Dataset entries:
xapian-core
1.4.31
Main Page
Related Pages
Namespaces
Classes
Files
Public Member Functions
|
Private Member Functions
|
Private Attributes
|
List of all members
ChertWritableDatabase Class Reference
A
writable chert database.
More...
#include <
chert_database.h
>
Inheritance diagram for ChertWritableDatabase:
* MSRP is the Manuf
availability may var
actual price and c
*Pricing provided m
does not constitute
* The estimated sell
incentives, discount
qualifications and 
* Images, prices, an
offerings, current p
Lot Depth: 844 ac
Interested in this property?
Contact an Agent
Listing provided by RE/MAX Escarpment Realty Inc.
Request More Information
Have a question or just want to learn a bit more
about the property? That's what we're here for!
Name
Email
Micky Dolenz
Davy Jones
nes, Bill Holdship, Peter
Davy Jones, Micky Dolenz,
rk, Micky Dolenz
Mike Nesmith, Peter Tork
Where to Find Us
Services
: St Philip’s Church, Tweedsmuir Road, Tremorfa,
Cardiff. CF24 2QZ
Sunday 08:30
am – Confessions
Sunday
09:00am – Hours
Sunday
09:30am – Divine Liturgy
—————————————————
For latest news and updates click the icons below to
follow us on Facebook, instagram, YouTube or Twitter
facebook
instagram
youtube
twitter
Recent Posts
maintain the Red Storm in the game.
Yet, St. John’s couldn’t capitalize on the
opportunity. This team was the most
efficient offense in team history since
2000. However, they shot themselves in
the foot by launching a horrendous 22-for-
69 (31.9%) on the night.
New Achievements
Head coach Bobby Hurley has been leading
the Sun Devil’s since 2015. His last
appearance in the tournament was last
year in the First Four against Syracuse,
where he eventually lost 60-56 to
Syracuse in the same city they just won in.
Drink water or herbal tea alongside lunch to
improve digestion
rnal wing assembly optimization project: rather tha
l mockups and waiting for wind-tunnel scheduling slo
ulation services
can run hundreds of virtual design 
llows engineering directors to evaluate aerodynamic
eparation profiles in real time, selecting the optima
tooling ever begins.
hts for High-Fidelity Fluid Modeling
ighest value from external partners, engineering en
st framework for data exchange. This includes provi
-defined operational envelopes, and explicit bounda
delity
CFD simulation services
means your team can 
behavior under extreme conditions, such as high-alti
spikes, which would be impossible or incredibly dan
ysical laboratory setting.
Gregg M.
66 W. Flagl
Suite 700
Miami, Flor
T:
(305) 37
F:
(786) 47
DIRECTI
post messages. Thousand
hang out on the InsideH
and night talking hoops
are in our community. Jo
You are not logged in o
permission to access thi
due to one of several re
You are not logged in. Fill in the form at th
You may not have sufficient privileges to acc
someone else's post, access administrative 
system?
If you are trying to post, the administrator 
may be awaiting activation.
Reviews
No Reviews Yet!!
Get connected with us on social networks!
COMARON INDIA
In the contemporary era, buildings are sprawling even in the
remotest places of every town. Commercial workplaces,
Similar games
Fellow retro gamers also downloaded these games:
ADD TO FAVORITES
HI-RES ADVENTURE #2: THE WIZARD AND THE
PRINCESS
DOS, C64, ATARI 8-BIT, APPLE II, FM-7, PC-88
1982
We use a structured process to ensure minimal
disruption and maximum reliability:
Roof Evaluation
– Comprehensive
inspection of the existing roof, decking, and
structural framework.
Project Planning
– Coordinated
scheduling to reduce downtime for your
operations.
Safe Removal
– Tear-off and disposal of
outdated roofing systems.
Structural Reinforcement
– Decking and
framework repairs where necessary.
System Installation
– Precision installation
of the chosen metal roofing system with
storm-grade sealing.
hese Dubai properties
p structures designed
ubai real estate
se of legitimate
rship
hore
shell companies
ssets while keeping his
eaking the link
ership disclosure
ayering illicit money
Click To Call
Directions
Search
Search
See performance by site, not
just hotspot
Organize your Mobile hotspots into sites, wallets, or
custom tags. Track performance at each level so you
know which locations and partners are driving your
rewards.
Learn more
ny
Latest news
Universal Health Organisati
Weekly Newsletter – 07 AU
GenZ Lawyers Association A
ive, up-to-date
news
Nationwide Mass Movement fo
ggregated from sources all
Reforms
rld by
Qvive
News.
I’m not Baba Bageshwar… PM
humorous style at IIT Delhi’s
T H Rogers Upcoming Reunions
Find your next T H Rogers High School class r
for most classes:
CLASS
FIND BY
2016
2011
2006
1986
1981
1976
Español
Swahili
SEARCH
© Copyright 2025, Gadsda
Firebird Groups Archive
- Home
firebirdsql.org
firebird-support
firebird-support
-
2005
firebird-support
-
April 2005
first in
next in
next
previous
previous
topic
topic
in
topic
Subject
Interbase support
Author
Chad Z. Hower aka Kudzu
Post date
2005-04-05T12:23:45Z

EXERCISE AIM: Word for word, please print every line from the beginning of the records to the line bearing "Contact an Agent", counting both ends and stopping there.

EXERCISE RESULT:
xapian-core
1.4.31
Main Page
Related Pages
Namespaces
Classes
Files
Public Member Functions
|
Private Member Functions
|
Private Attributes
|
List of all members
ChertWritableDatabase Class Reference
A
writable chert database.
More...
#include <
chert_database.h
>
Inheritance diagram for ChertWritableDatabase:
* MSRP is the Manuf
availability may var
actual price and c
*Pricing provided m
does not constitute
* The estimated sell
incentives, discount
qualifications and 
* Images, prices, an
offerings, current p
Lot Depth: 844 ac
Interested in this property?
Contact an Agent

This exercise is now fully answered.